Monday, April 25, 2005

aries, virgo, sagittarius

seagoat
seagoat,
originally uploaded by mirymalice.
I have often pondered the relevance of astrology in my daily life. Usually my canned horoscopes are so incredibly vague as to give pause to even the most bland of politicians. They can apply to anything. I can imagine that this:"you will experience an adventure that involves travel" could mean something like this: You will go to buy cigarettes, or: You will be hit by a falling meteorite and blown halfway to Texas. Both could possibly be termed as adventurous, if the clerk at the seven-11 is cute, or if you don't see the meteorite, and just experience the brief exiliaration of flight before your broken body hits the ground and becomes pulverized.

So imagine my surprise when astrology is proven at least partially true in almost every regard this weekend. I mean this in the astrological analysis of personality, as opposed to my horoscope, which I'm chagrined to admit I didn't consult. So I actually met two people, one of which is such an Aries that "ram" just oozes from every pore. He's one of those people that could definitely turn sideways and slip into another dimension. I value people such as this, for their very ethereal qualities, since I'm so grounded as to be a mountain myself. They show me the value of imperfection.

And then, there are the Virgos. Fellow earth signs, but surely they've got to be fixed (meaning not mutable or cardinal rather than neutered), since they're mostly obsessive and completely anal and control freaks. I know, I'm not being very flattering, but there are two of them, and I feel completely trapped by their intense freakishness. Not only does one think (THINK, mind you) that he's in love with me after meeting me exactly TWICE, the other, whom I've talked to maybe twice and have yet to meet, thinks he likes me lots already. Save me from people born in late august and early september! If I wanted to be stifled and smothered, I'd just bury myself alive to save these virgos the trouble.

And finally, the lone archer. The centaur brandishing weapons of long distance destruction, or more correctly, one weapon. These cagey creatures despise human kind, thinking them beneath their notice. They need freedom, and boy do they ever. Wanderlust. FEH.

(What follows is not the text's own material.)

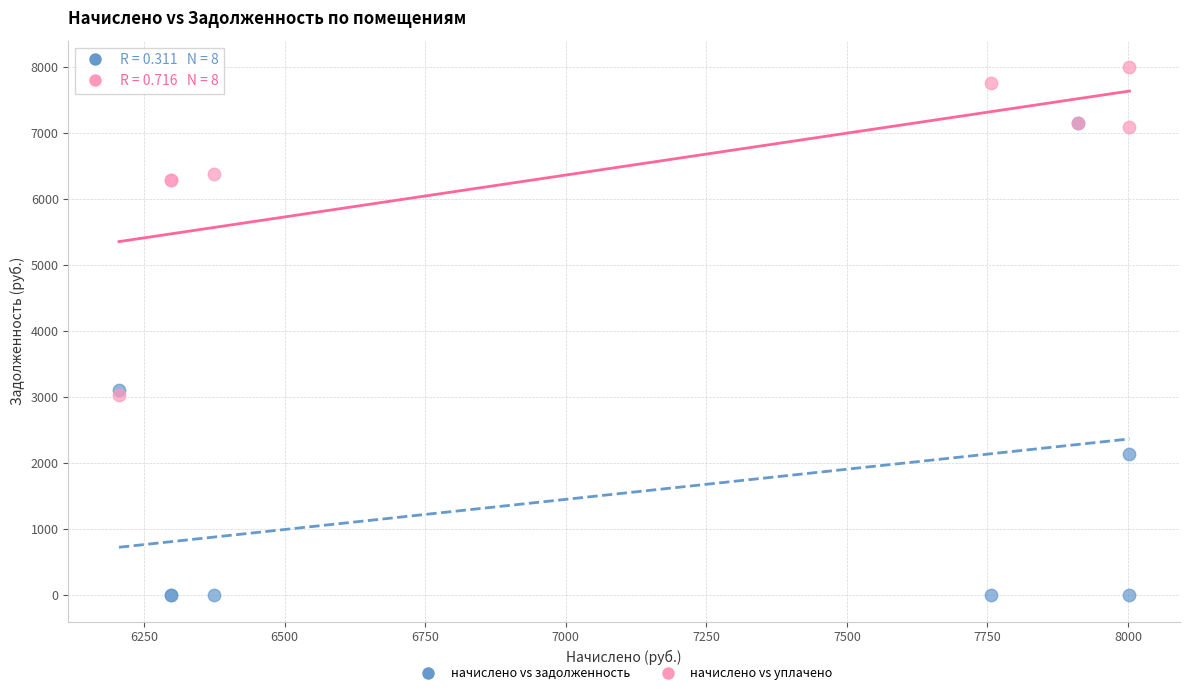

What are all the series names shown in the legend?

начислено vs задолженность, начислено vs уплачено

So to wrap all this up (too late!) I won't be putting all my trust in ages old theory predating psychology, but I'll pay attention, no VIRGOS, watch out for aries, watch out for sagittarius. Keep the scorps for friends, never ever date another capricorn. That leaves Taurus of the possible compatible signs, but that's already proved a bust - and forget about water. Water and earth make mud, pure and simple. SO apparently us cappys are left with fire - leo, specifically. ARGH!